EXERCISE: Retype each of the rows below precisely as they appear, leaving the pictures out of your answer.
*** DATA TO PROCESS ***
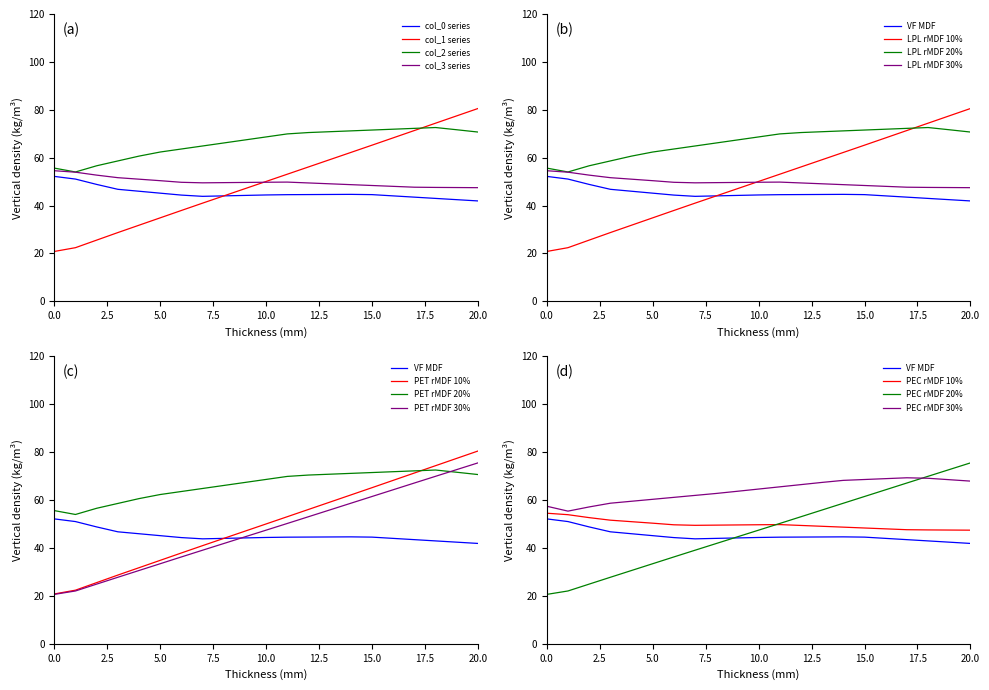

True or false: col_0 series and col_2 series cross at least once.

False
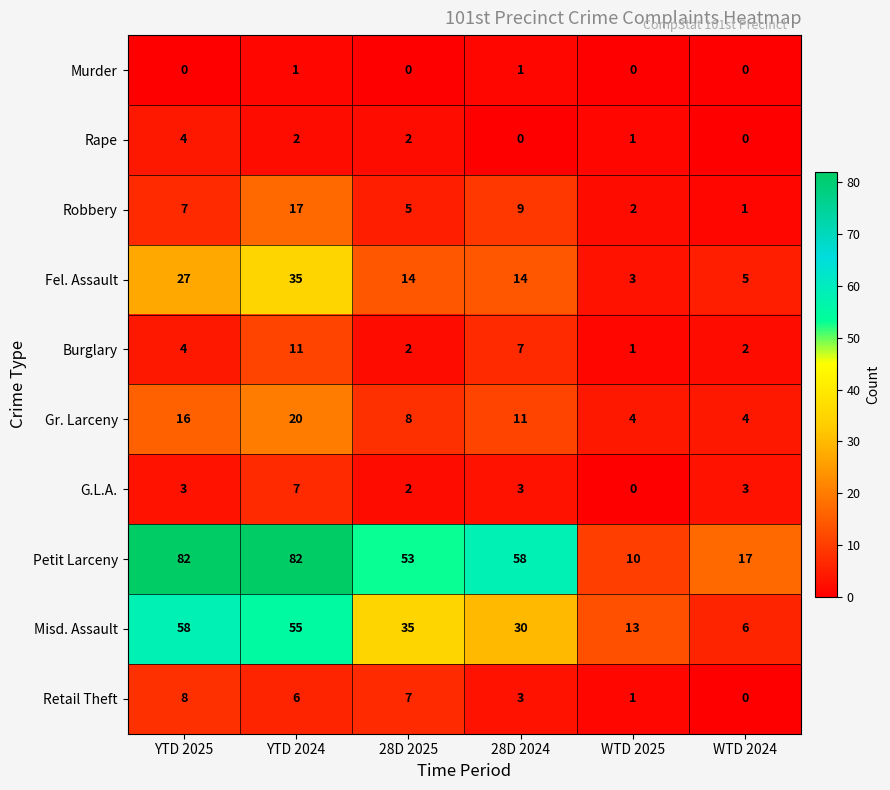

Which series changed the most between YTD 2025 and WTD 2025?

Petit Larceny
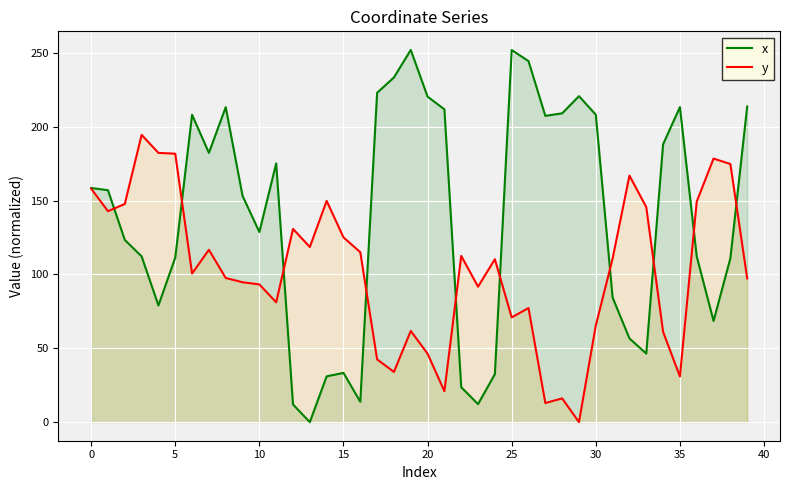

How many lines are shown in the chart?

2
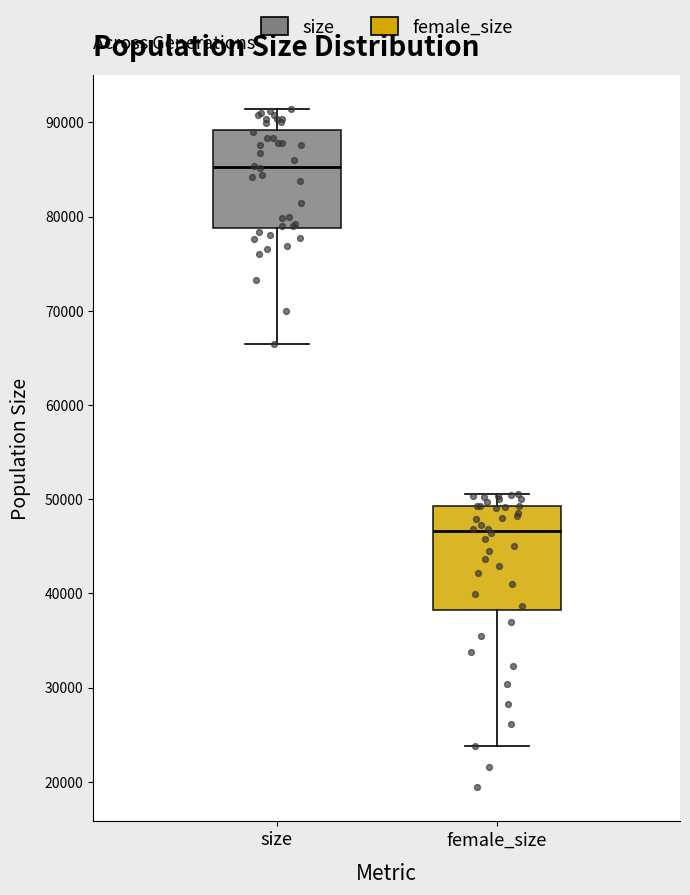

Which box's median line is the lowest?

female_size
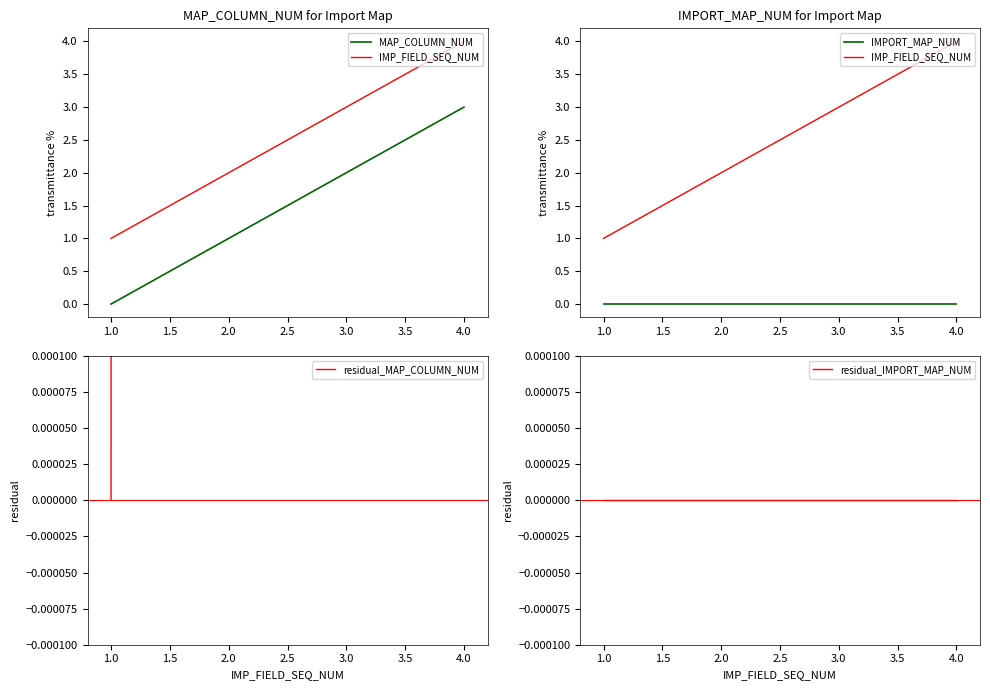

How many MAP_COLUMN_NUM values are between 1 and 3?

3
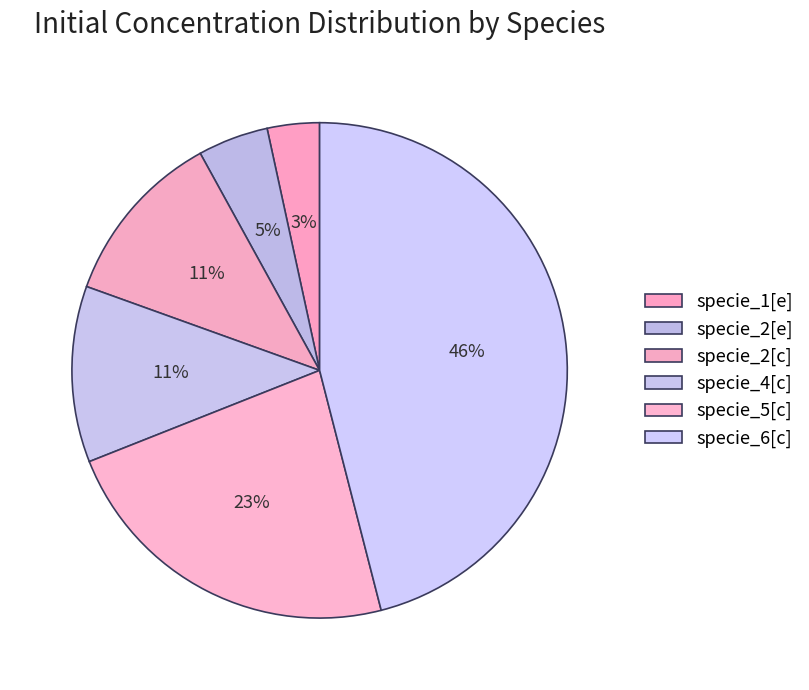

Count the number of slices in the pie.

6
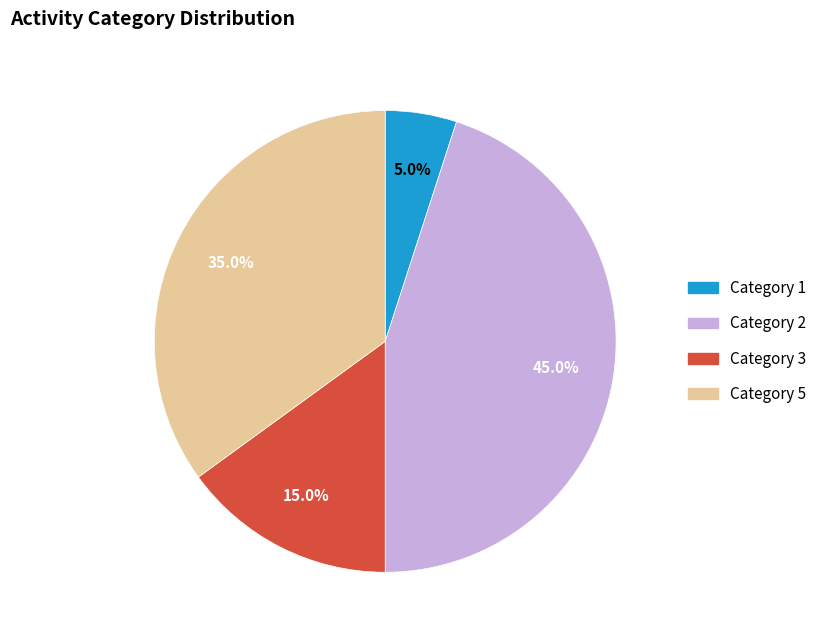

Is there a majority slice in this chart?

No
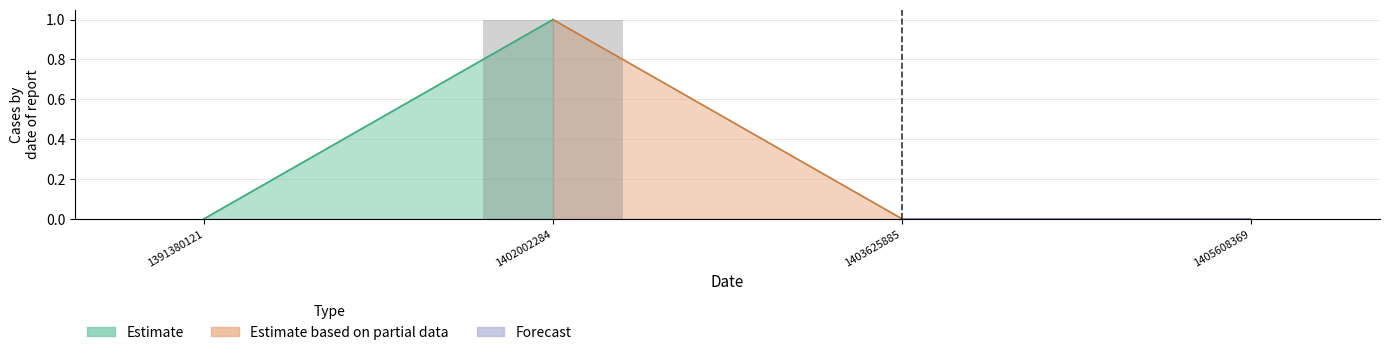

What is the sum of all values?

1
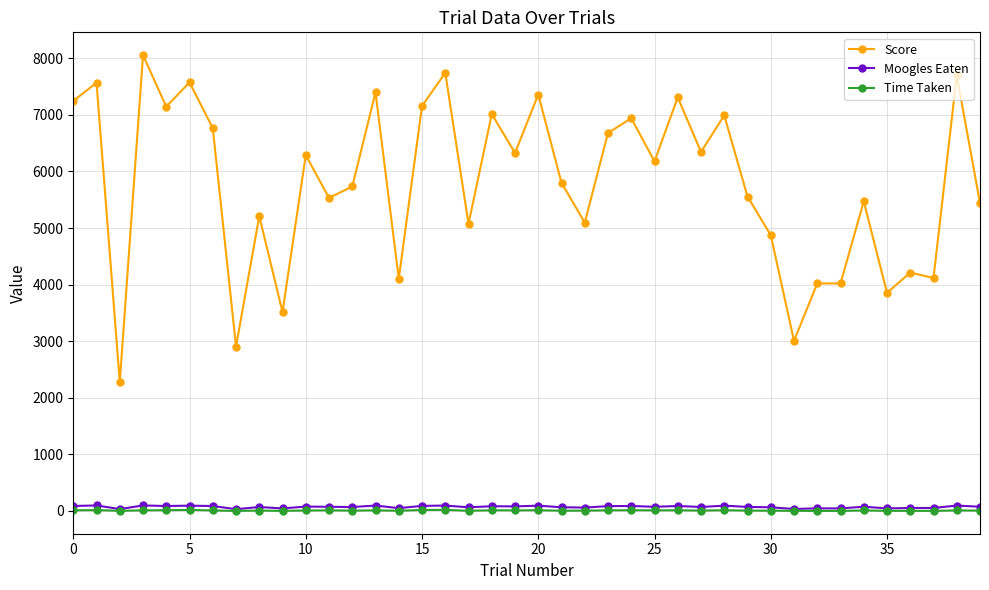

At how many categories does at least one series exceed 3285?

37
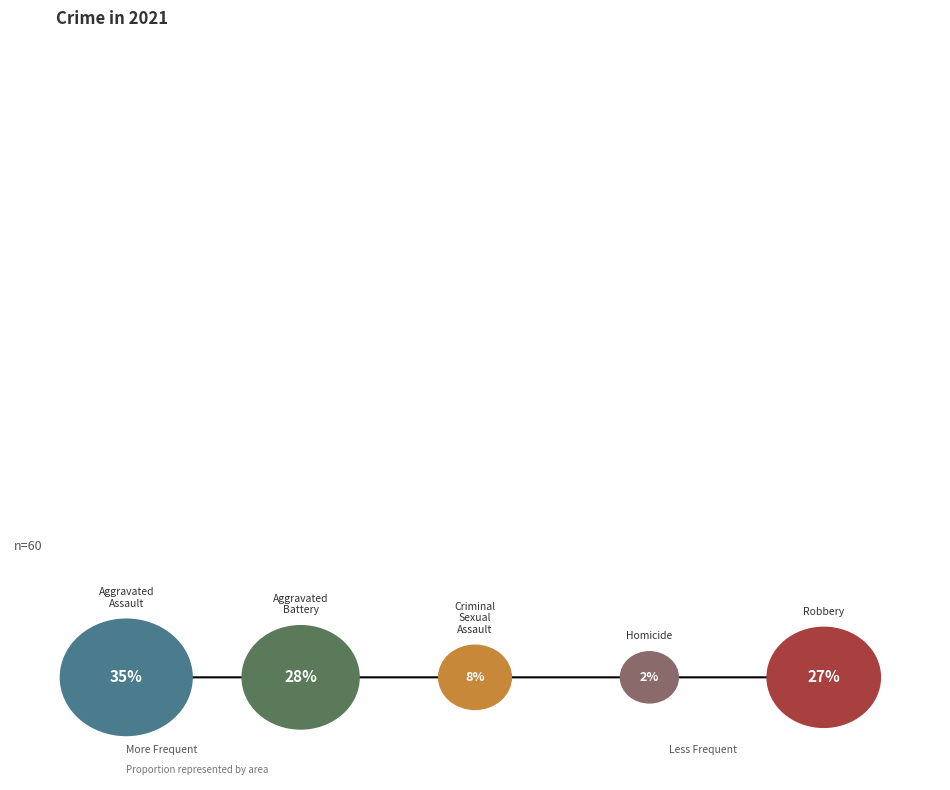

What is the largest slice in the pie chart?

Aggravated Assault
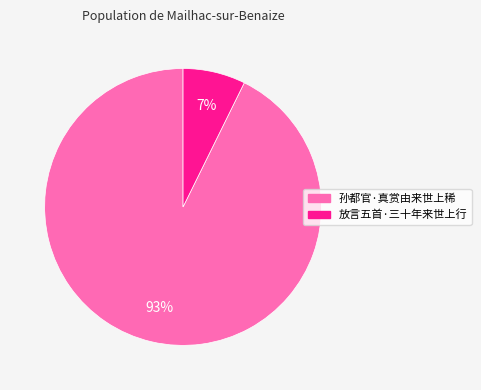

What is the smallest slice in the pie chart?

放言五首·三十年来世上行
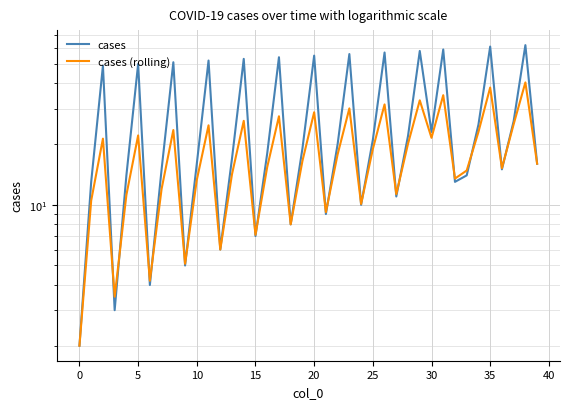

What is the value of the cases (rolling) point at the 12th from the left?

24.8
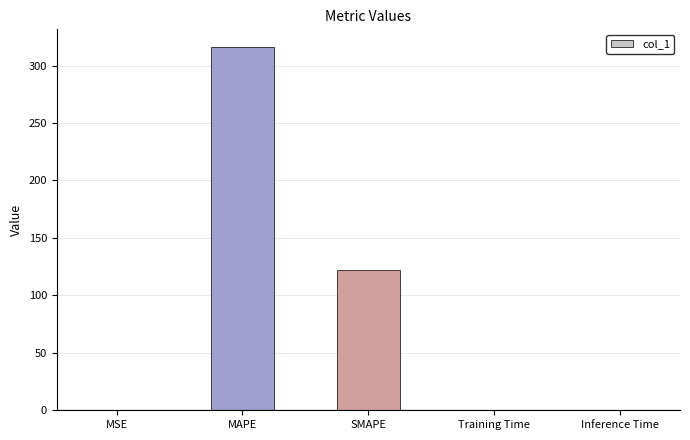

What is the sum of all values?

438.2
*** End of DATA TO PROCESS ***
FINISHED EXERCISE:
True or false: col_0 series and col_2 series cross at least once.

False

Which series changed the most between YTD 2025 and WTD 2025?

Petit Larceny

How many lines are shown in the chart?

2

Which box's median line is the lowest?

female_size

How many MAP_COLUMN_NUM values are between 1 and 3?

3

Count the number of slices in the pie.

6

Is there a majority slice in this chart?

No

What is the sum of all values?

1

At how many categories does at least one series exceed 3285?

37

What is the largest slice in the pie chart?

Aggravated Assault

What is the smallest slice in the pie chart?

放言五首·三十年来世上行

What is the value of the cases (rolling) point at the 12th from the left?

24.8

What is the sum of all values?

438.2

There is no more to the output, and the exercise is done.